What started out Ajo Kawir’s impotence is an incident that happened early in his life. A neighbor of his became a victim of Petrus extrajudicial killings, so his wife, Rona Merah, is assigned under the care of two military officials. On the day of the 1983 solar eclipse, Ajo Kawir and his best friend Tokek is delivering food to Rona Merah’s house and decided to take a peek insider her house when these military officials arrive. Here, they discover that the military officials have been raping her in these house visits, and when they caught Ajo Kawir from peeking, they sexually assaulted him as well. The description in the novel is very hard to read through, which is why I winced when the scene started in the film. However, Edwin carefully chooses which parts to show and which not to show, not only in choosing scenes but also artistically in the scene itself — which parts allowed the audience to see Ajo Kawir’s point of view, which parts are obscured by the shadows of the solar eclipse, etc. Additionally, Iteung’s backstory of her teacher sexually assaulting her and her self-defense is only mentioned in passing, which shows Edwin’s respect to raising the issue of sexual violence without traumatizing its audience who have gone through the same (unlike other movies *cough*). It’s hard not to think about feminist scholar Julia Suryakusuma’s concept of State Ibuism in these scenes, a concept she coined about the Soeharto New Order’s conception of women as only a tool of reproduction, as solidified by Keluarga Berencana family planning programs and groups such as Dharma Wanita. In Seperti Dendam, we see Iteung trapped in this dichotomy, especially in a scene where a census officer is interrogating her family decisions, seemingly outside her consent.
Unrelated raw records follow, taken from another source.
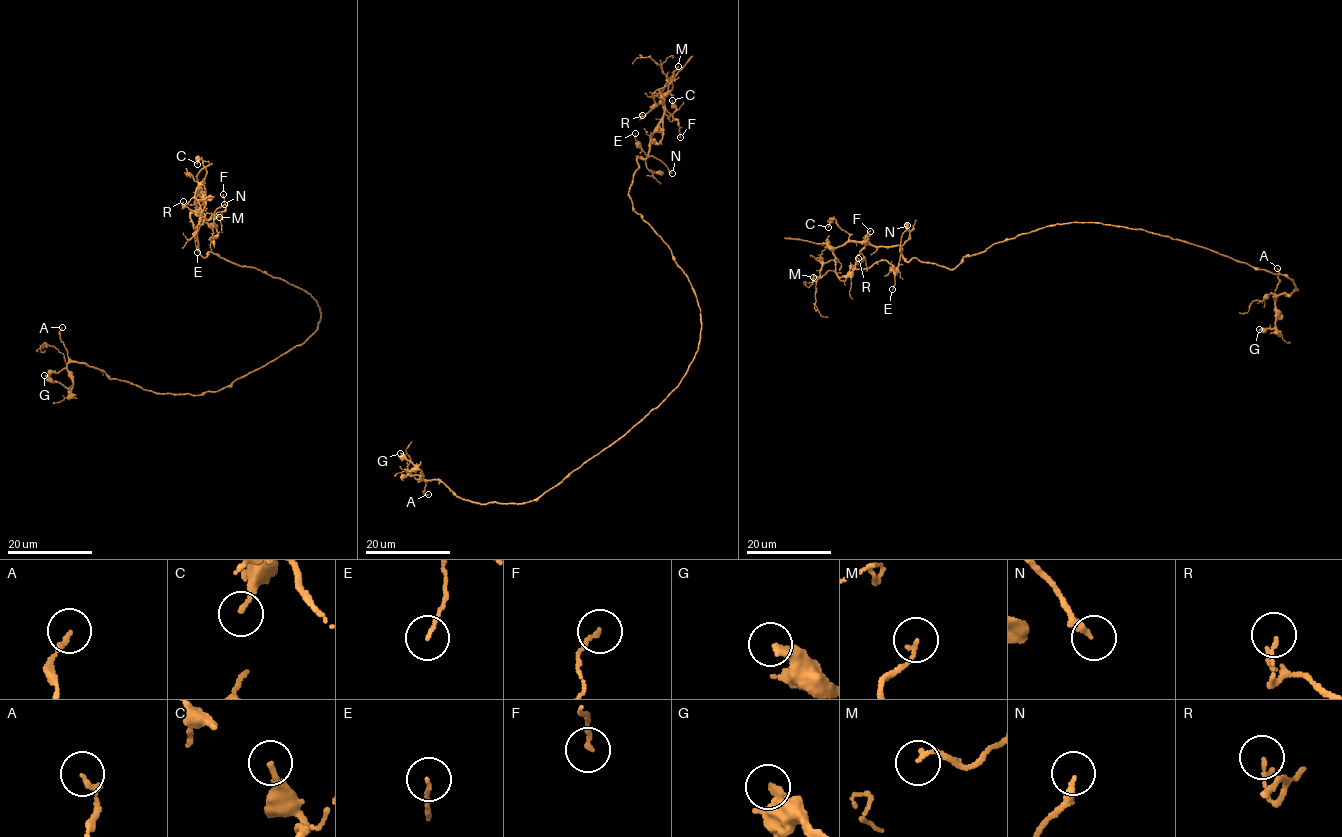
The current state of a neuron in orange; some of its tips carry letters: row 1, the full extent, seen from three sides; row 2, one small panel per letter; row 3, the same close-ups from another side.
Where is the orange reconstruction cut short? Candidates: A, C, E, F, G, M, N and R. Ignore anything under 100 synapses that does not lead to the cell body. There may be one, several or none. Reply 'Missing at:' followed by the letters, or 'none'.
Missing at: none

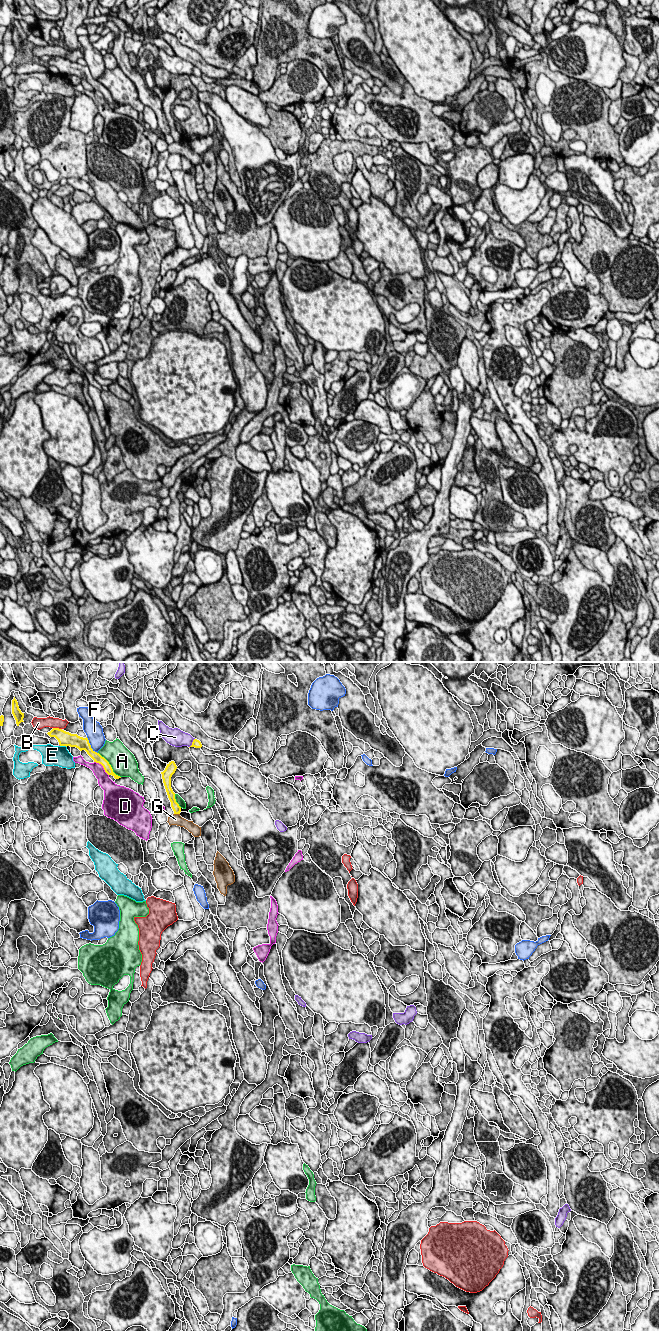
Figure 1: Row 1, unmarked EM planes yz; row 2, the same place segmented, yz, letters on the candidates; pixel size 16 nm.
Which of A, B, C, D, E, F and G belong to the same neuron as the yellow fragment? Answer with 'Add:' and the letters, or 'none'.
Add: none

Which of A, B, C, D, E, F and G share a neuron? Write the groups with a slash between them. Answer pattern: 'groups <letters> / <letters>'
groups A / B / C / D / E / F / G

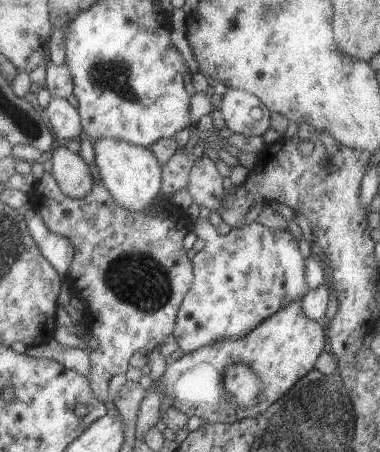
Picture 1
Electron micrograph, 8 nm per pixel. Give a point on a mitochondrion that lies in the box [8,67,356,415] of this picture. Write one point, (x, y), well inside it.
(139, 280)

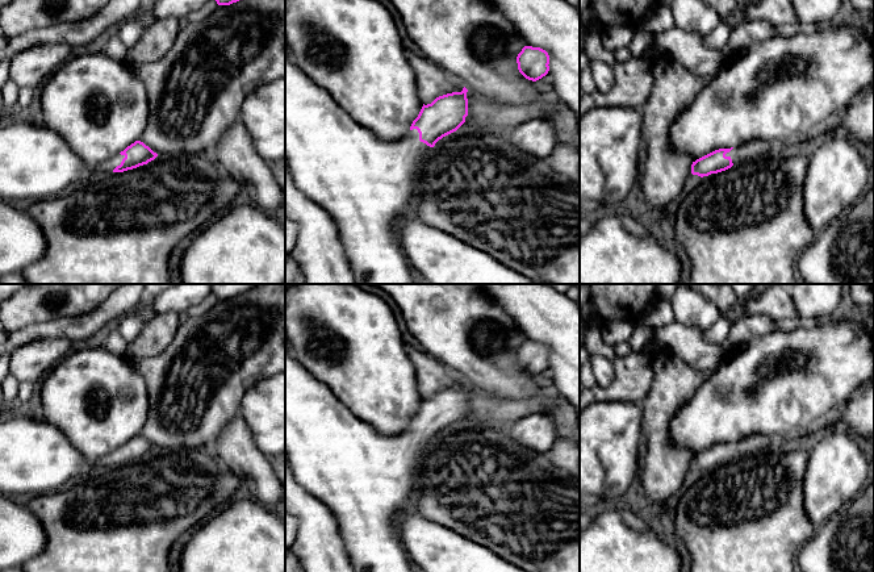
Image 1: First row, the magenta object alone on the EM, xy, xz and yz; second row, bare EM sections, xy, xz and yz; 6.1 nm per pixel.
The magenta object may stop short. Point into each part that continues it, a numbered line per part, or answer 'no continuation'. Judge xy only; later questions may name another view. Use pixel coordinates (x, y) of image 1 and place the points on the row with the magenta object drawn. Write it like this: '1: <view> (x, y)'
1: xy (36, 162)

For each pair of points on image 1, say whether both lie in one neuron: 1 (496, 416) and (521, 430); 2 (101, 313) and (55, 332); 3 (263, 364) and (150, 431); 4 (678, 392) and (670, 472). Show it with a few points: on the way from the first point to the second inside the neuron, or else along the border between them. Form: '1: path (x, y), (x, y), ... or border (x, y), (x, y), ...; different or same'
1: border (539, 413), (523, 416), (507, 428); different
2: path (90, 322), (80, 328), (67, 328); same
3: path (235, 375), (206, 404), (193, 404), (178, 420); same
4: path (660, 412), (661, 452); same

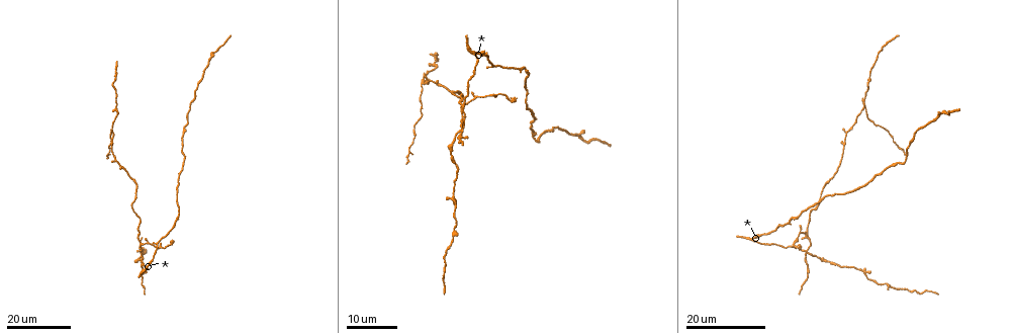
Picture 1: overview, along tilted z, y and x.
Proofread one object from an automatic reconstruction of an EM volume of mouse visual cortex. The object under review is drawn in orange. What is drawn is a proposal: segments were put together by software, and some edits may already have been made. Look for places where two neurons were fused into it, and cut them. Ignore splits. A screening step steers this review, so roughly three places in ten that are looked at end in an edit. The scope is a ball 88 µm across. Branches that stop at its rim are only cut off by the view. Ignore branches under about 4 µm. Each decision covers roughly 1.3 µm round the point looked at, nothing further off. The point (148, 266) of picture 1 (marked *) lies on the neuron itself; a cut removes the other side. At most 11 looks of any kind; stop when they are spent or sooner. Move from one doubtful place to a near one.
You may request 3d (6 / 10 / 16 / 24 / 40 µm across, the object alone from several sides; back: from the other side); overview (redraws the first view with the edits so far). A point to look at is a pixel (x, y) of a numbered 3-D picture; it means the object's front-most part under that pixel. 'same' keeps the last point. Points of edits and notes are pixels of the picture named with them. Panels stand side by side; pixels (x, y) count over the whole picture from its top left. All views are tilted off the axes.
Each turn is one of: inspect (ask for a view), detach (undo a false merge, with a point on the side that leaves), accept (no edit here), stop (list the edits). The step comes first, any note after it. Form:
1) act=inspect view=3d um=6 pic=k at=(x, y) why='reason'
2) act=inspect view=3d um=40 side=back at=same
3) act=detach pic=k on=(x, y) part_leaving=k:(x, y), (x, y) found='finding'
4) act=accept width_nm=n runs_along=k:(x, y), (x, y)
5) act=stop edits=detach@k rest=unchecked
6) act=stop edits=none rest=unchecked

act=inspect view=3d um=24 pic=1 at=(867, 276) why='thin arm on a thick one'

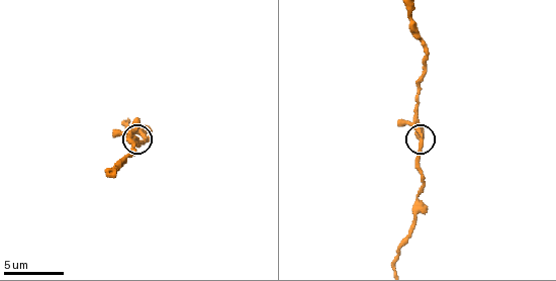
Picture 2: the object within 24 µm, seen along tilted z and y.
act=inspect view=3d um=6 pic=2 at=(137, 139)

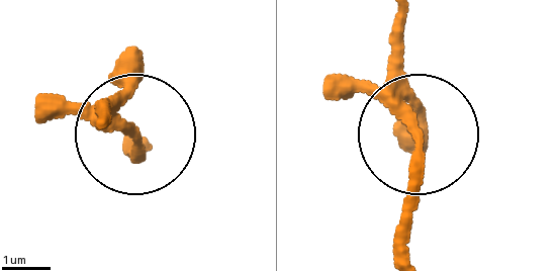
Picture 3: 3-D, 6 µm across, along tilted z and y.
act=accept runs_along=3:(405, 18), (401, 91), (422, 145), (404, 246) found='one neuron here'

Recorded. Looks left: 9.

Through all the criticism of masculinity and sexual violence, the ills of Seperti Dendam leads to one root of evil: state violence. The root of Ajo Kawir’s impotence stems from an incident of Soeharto-era extrajudicial killings and the military supremacy imposed to “protect our women” that is a direct result of the New Order’s dwifungsi policy, allowing the military to have the majority of power in Indonesia. Soeharto’s focus on economic growth and military supremacy is prescient on the mentality of its people, as toughness and masculinity is prioritized over collective care. While Fellini’s Amarcord attributed this emotional stuntedness of its characters to Mussolini, Seperti Dendam does the same way to Soeharto. However, what differs Seperti Dendam from Amarcord is its hopefulness. The decision to frame the story as a love story is an important message that Edwin, Eka Kurniawan & co wants to convey. From all of Ajo Kawir’s escapades, from contract killing to truck driving, he always goes back to Iteung — both of them victims of state-imposed sexual violence, Iteung doesn’t care whether or not Ajo Kawir can have sex with her. Their love transcends ubermasculinity, state violence, and sexual violence, and the final shot of the film reinforces that by focusing on the couple embracing rather than the shenanigans happening in the background, and cutting to the end credits at the right moment. Seperti Dendam‘s production gives me a lot of joy about Indonesian cinema, and its message gives me joy in knowing how love and collective care could prevail even through capitalist-driven state violence.